__Records for the exercise__.
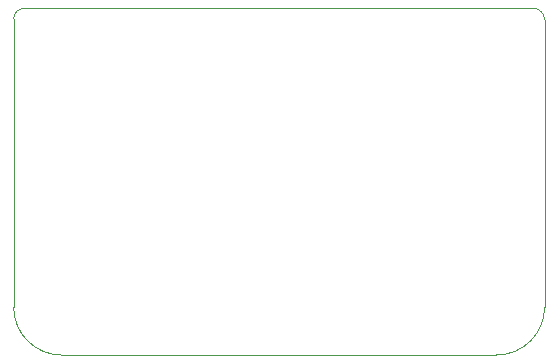
<source format=gbr>
%TF.GenerationSoftware,KiCad,Pcbnew,7.0.7*%
%TF.CreationDate,2023-09-01T18:47:46-05:00*%
%TF.ProjectId,ControlPanelSTM32QFN28,436f6e74-726f-46c5-9061-6e656c53544d,rev?*%
%TF.SameCoordinates,Original*%
%TF.FileFunction,Profile,NP*%
%FSLAX46Y46*%
G04 Gerber Fmt 4.6, Leading zero omitted, Abs format (unit mm)*
G04 Created by KiCad (PCBNEW 7.0.7) date 2023-09-01 18:47:46*
%MOMM*%
%LPD*%
G01*
G04 APERTURE LIST*
%TA.AperFunction,Profile*%
%ADD10C,0.050000*%
%TD*%
G04 APERTURE END LIST*
D10*
X131488000Y-110680500D02*
G75*
G03*
X135552000Y-114744500I4064000J0D01*
G01*
X176439940Y-86360000D02*
X176450164Y-110667800D01*
X131488000Y-110680500D02*
X131488000Y-86296602D01*
X176439957Y-86360000D02*
G75*
G03*
X175479873Y-85389743I-965157J5100D01*
G01*
X132389685Y-85389685D02*
G75*
G03*
X131488000Y-86296602I15J-901715D01*
G01*
X172353080Y-114744500D02*
G75*
G03*
X176450164Y-110670340I22820J4074200D01*
G01*
X172353080Y-114744500D02*
X135552000Y-114744500D01*
X175479873Y-85389743D02*
X132389685Y-85389720D01*
M02*

</source>
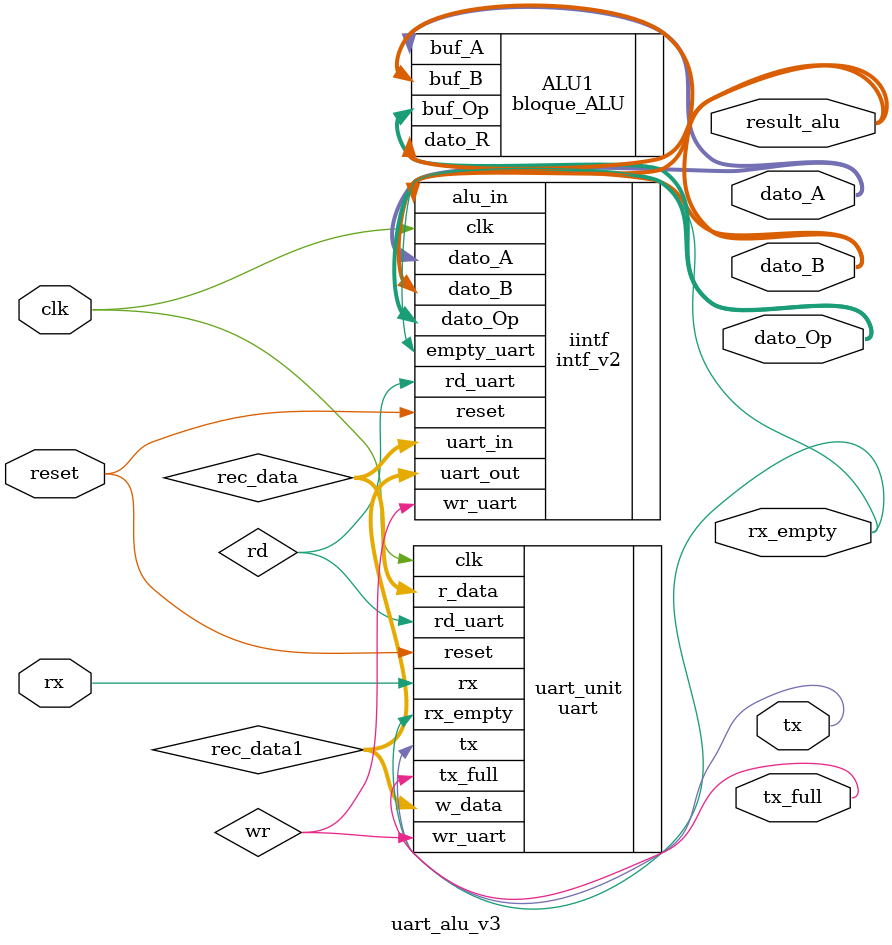
<source format=v>
`timescale 1ns / 1ps
module uart_alu_v3
#(parameter		DBIT = 8, // numero de bits de datos
					SB_TICK = 16, // numero de tick en bit stop
					FIFO_W = 2 // numero de direcciones en buff fifo
)
(clk, reset, rx, tx_full, rx_empty, tx,
 result_alu, dato_A, dato_B, dato_Op);
	
	// Entradas modulo
	input clk;
	input reset;
	input rx;
	//input [DBIT-1:0] dato_tx;
	//input btn_wr;
	
	// Salidas modulo
	output tx;
	output wire tx_full, rx_empty;
	//output wire [DBIT-1:0] r_data; // testbench
	wire [DBIT-1:0] r_data; // realidad
	
	// Variables internas
	//reg clk;
	wire rd, wr; // wr_tick, rd_tick;
   wire [DBIT-1:0] rec_data, rec_data1;
	//wire [DBIT-1:0] buffer; // buffer salida de intf para entrada de manejador ALU
	output wire [DBIT-1:0] result_alu; // resultado de ALU y entrada de intf (alu_in)
	//wire [2:0] pulsadores;
	output wire [DBIT-1:0] dato_A,dato_B;
	output wire [5:0] dato_Op;
	//wire [2:0] pulsadores_tick; // Pulsadores sin rebote (antirrebote)

	// Instancia uart
   uart #(.DBIT(DBIT), .SB_TICK(SB_TICK), .FIFO_W(FIFO_W))
	uart_unit
      (.clk(clk), .reset(reset), .rd_uart(rd),
       .wr_uart(wr), .rx(rx), .w_data(rec_data1),
       .tx_full(tx_full), .rx_empty(rx_empty),
       .r_data(rec_data), .tx(tx));
		 
   /*/ Instancia circuito debounce (antirrebote en pulsadores)
   debounce btn_db_unit
      (.clk(clk), .reset(reset), .sw(rd),
       .db_level(), .db_tick(rd_tick));
		 
	 debounce btn_db_unit2
      (.clk(clk), .reset(reset), .sw(wr),
       .db_level(), .db_tick(wr_tick));*/

	// Instancia de ALU
	bloque_ALU #(.nbits(DBIT)) // paso de parametro, 8 bits en este caso
	ALU1(
		.buf_A(dato_A),
		.buf_B(dato_B),
		.buf_Op(dato_Op),
		.dato_R(result_alu)//.dato_R(dato_R) -> repetando forma 2 de bloque ALU
	);
	
	
	// Instancia de modulo intf
	intf_v2 #(.N(DBIT))
	iintf (
		.clk(clk), 
		.reset(reset), 
		.empty_uart(rx_empty), 
		.uart_in(rec_data), 
		.alu_in(result_alu), 
		.uart_out(rec_data1), // relaidad (rec_data1) 
		.dato_A(dato_A),
		.dato_B(dato_B),
		.dato_Op(dato_Op),
		.rd_uart(rd), 
		.wr_uart(wr)// poner wr
	);
	
	
	//assign rec_data1 = dato_tx + 1;
	//assign r_data = rec_data;
	// wr se ignora por ahora para testear


endmodule

</source>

__Assigned task__. Images must not appear in the copy; reproduce everything else in the records verbatim.

__Answer section__.
<source format=gbr>
%TF.GenerationSoftware,KiCad,Pcbnew,7.0.7*%
%TF.CreationDate,2023-09-01T18:47:46-05:00*%
%TF.ProjectId,ControlPanelSTM32QFN28,436f6e74-726f-46c5-9061-6e656c53544d,rev?*%
%TF.SameCoordinates,Original*%
%TF.FileFunction,Profile,NP*%
%FSLAX46Y46*%
G04 Gerber Fmt 4.6, Leading zero omitted, Abs format (unit mm)*
G04 Created by KiCad (PCBNEW 7.0.7) date 2023-09-01 18:47:46*
%MOMM*%
%LPD*%
G01*
G04 APERTURE LIST*
%TA.AperFunction,Profile*%
%ADD10C,0.050000*%
%TD*%
G04 APERTURE END LIST*
D10*
X131488000Y-110680500D02*
G75*
G03*
X135552000Y-114744500I4064000J0D01*
G01*
X176439940Y-86360000D02*
X176450164Y-110667800D01*
X131488000Y-110680500D02*
X131488000Y-86296602D01*
X176439957Y-86360000D02*
G75*
G03*
X175479873Y-85389743I-965157J5100D01*
G01*
X132389685Y-85389685D02*
G75*
G03*
X131488000Y-86296602I15J-901715D01*
G01*
X172353080Y-114744500D02*
G75*
G03*
X176450164Y-110670340I22820J4074200D01*
G01*
X172353080Y-114744500D02*
X135552000Y-114744500D01*
X175479873Y-85389743D02*
X132389685Y-85389720D01*
M02*

</source>
<source format=v>
`timescale 1ns / 1ps
module uart_alu_v3
#(parameter		DBIT = 8, // numero de bits de datos
					SB_TICK = 16, // numero de tick en bit stop
					FIFO_W = 2 // numero de direcciones en buff fifo
)
(clk, reset, rx, tx_full, rx_empty, tx,
 result_alu, dato_A, dato_B, dato_Op);
	
	// Entradas modulo
	input clk;
	input reset;
	input rx;
	//input [DBIT-1:0] dato_tx;
	//input btn_wr;
	
	// Salidas modulo
	output tx;
	output wire tx_full, rx_empty;
	//output wire [DBIT-1:0] r_data; // testbench
	wire [DBIT-1:0] r_data; // realidad
	
	// Variables internas
	//reg clk;
	wire rd, wr; // wr_tick, rd_tick;
   wire [DBIT-1:0] rec_data, rec_data1;
	//wire [DBIT-1:0] buffer; // buffer salida de intf para entrada de manejador ALU
	output wire [DBIT-1:0] result_alu; // resultado de ALU y entrada de intf (alu_in)
	//wire [2:0] pulsadores;
	output wire [DBIT-1:0] dato_A,dato_B;
	output wire [5:0] dato_Op;
	//wire [2:0] pulsadores_tick; // Pulsadores sin rebote (antirrebote)

	// Instancia uart
   uart #(.DBIT(DBIT), .SB_TICK(SB_TICK), .FIFO_W(FIFO_W))
	uart_unit
      (.clk(clk), .reset(reset), .rd_uart(rd),
       .wr_uart(wr), .rx(rx), .w_data(rec_data1),
       .tx_full(tx_full), .rx_empty(rx_empty),
       .r_data(rec_data), .tx(tx));
		 
   /*/ Instancia circuito debounce (antirrebote en pulsadores)
   debounce btn_db_unit
      (.clk(clk), .reset(reset), .sw(rd),
       .db_level(), .db_tick(rd_tick));
		 
	 debounce btn_db_unit2
      (.clk(clk), .reset(reset), .sw(wr),
       .db_level(), .db_tick(wr_tick));*/

	// Instancia de ALU
	bloque_ALU #(.nbits(DBIT)) // paso de parametro, 8 bits en este caso
	ALU1(
		.buf_A(dato_A),
		.buf_B(dato_B),
		.buf_Op(dato_Op),
		.dato_R(result_alu)//.dato_R(dato_R) -> repetando forma 2 de bloque ALU
	);
	
	
	// Instancia de modulo intf
	intf_v2 #(.N(DBIT))
	iintf (
		.clk(clk), 
		.reset(reset), 
		.empty_uart(rx_empty), 
		.uart_in(rec_data), 
		.alu_in(result_alu), 
		.uart_out(rec_data1), // relaidad (rec_data1) 
		.dato_A(dato_A),
		.dato_B(dato_B),
		.dato_Op(dato_Op),
		.rd_uart(rd), 
		.wr_uart(wr)// poner wr
	);
	
	
	//assign rec_data1 = dato_tx + 1;
	//assign r_data = rec_data;
	// wr se ignora por ahora para testear


endmodule

</source>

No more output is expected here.